Max Huber approaches Hungarian Foreign Ministry asking for permission to visit the camps and distribute food and clothing.

July 27-28, 1944
ICRC delegation visits sanitized deportation camps.

August 1944
ICRC consents to work with Sans Briz and acquires legal framework to expand its activities to protect Jews.

August 26, 1944
Hungarian government agrees to recognize the ICRC in the aid of Jewish refugees and immigrants.

The most important contribution of the ICRC in Budapest was the sheltering of Jewish children and the safeguarding and supplying of Jewish institutions, including within the ghetto.

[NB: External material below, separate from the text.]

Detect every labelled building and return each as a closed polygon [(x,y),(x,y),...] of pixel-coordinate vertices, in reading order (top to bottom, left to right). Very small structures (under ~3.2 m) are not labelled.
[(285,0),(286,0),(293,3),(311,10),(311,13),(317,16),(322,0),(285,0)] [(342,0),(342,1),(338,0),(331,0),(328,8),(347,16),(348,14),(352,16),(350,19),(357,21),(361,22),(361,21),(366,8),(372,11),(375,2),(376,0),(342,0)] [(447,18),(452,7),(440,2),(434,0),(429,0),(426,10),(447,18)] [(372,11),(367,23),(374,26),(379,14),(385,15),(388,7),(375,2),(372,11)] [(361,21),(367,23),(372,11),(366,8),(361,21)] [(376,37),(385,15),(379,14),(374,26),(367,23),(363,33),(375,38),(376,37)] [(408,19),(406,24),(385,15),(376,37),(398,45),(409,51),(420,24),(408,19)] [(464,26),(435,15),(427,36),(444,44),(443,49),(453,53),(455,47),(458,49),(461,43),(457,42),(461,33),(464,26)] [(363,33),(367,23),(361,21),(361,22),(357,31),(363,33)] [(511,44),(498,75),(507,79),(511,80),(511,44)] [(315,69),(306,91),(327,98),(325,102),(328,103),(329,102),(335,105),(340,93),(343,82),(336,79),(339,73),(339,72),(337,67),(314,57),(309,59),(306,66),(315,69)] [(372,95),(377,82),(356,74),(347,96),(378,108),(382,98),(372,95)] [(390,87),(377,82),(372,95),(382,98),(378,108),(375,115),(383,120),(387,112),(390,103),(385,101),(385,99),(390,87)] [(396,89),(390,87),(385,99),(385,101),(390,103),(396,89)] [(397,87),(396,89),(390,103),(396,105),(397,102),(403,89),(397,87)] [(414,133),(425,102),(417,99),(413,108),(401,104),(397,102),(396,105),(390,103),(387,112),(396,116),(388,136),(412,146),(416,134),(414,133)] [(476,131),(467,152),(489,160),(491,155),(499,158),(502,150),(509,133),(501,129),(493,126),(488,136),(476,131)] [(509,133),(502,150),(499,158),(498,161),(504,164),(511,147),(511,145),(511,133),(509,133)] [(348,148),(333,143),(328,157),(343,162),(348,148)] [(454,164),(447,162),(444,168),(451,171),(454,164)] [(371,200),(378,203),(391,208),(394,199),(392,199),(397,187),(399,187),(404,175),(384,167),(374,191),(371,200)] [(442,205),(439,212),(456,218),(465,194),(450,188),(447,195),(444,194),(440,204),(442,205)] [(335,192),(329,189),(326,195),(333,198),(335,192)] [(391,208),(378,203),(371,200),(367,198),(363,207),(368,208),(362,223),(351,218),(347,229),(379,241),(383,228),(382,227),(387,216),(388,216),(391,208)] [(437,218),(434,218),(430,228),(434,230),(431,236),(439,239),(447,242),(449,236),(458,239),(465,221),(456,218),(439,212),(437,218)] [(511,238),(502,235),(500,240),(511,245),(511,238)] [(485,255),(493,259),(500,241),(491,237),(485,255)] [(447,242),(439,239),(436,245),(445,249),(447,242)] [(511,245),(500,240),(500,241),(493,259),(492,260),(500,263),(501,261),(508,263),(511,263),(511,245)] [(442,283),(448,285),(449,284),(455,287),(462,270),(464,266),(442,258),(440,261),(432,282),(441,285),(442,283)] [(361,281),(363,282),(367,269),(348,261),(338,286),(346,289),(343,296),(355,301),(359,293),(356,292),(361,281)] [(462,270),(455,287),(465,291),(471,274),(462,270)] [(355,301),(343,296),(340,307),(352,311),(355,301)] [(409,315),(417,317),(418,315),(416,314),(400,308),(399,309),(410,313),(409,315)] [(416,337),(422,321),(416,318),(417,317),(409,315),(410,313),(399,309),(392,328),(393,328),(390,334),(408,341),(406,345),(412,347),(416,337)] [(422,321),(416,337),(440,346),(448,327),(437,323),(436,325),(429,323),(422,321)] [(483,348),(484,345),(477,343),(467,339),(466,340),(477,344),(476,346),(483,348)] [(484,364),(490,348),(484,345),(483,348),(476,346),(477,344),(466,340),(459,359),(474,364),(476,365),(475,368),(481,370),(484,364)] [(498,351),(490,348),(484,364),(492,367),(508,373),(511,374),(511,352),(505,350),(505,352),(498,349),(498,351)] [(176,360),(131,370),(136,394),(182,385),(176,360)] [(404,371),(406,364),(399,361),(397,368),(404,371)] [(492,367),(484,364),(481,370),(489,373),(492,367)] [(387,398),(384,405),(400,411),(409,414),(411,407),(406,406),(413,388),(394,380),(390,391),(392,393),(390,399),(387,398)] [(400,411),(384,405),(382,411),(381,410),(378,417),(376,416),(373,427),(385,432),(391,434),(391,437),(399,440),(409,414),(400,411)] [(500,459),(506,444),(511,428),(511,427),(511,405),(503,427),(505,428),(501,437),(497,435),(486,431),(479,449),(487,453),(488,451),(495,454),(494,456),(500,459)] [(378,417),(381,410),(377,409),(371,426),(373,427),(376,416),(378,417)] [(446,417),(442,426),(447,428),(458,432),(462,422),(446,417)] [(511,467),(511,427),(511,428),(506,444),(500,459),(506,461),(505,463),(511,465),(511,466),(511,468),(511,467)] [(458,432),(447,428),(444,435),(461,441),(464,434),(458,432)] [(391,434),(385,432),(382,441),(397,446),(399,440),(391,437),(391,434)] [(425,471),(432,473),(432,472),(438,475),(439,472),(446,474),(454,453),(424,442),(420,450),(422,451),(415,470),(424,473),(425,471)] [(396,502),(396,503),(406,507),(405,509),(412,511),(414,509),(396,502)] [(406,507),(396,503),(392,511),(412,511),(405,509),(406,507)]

The ICRC took over a large number of Jewish and non-Jewish hospitals, public kitchens, homes for the handicapped and aged, research institutes and shops.  These institutions were marked with plaques stating, “under the protection of the International Committee of the Red Cross” in Hungarian, German, French, and Russian.  During this period, Born and his Red Cross associates kept records of the depredations and protested these actions to the Hungarian Foreign Ministry.

October 15, 1944
Hungarian Arrow Cross and Nazis introduce new reign of terror and murder tens of thousands of Budapest Jews; death marches to Austria instituted.

October 30, 1944
It was because of the continued protests of the ICRC that the Vatican and the other foreign legations’ protective passes would be honored and their property would be protected as extra-territorial status. 

November 8, 1944
Beginning of death marches of approximately 40,000 Jews from Budapest to Austria.

December 25, 1944
Due to the Soviet siege of Budapest, Born withdraws to his home in Buda where he continues to direct the ICRC.  During this period, the ICRC cooperates closely with the papal nuncio, Rotta.

January 16, 1945
Soviets liberate Budapest.  124,000 Jews of Budapest survive the war as a result of the actions of the neutral diplomats.  Friedrich Born is credited with saving the lives of more than 11,000 Jews.  Other researchers put the figure at between 15,000 and 25, 000.

1963
Born dies in Switzerland.

June 5, 1987
Born receives title of Righteous Among the Nations in Israel.  His children accept the medal in his name and learn for the first time their father’s story.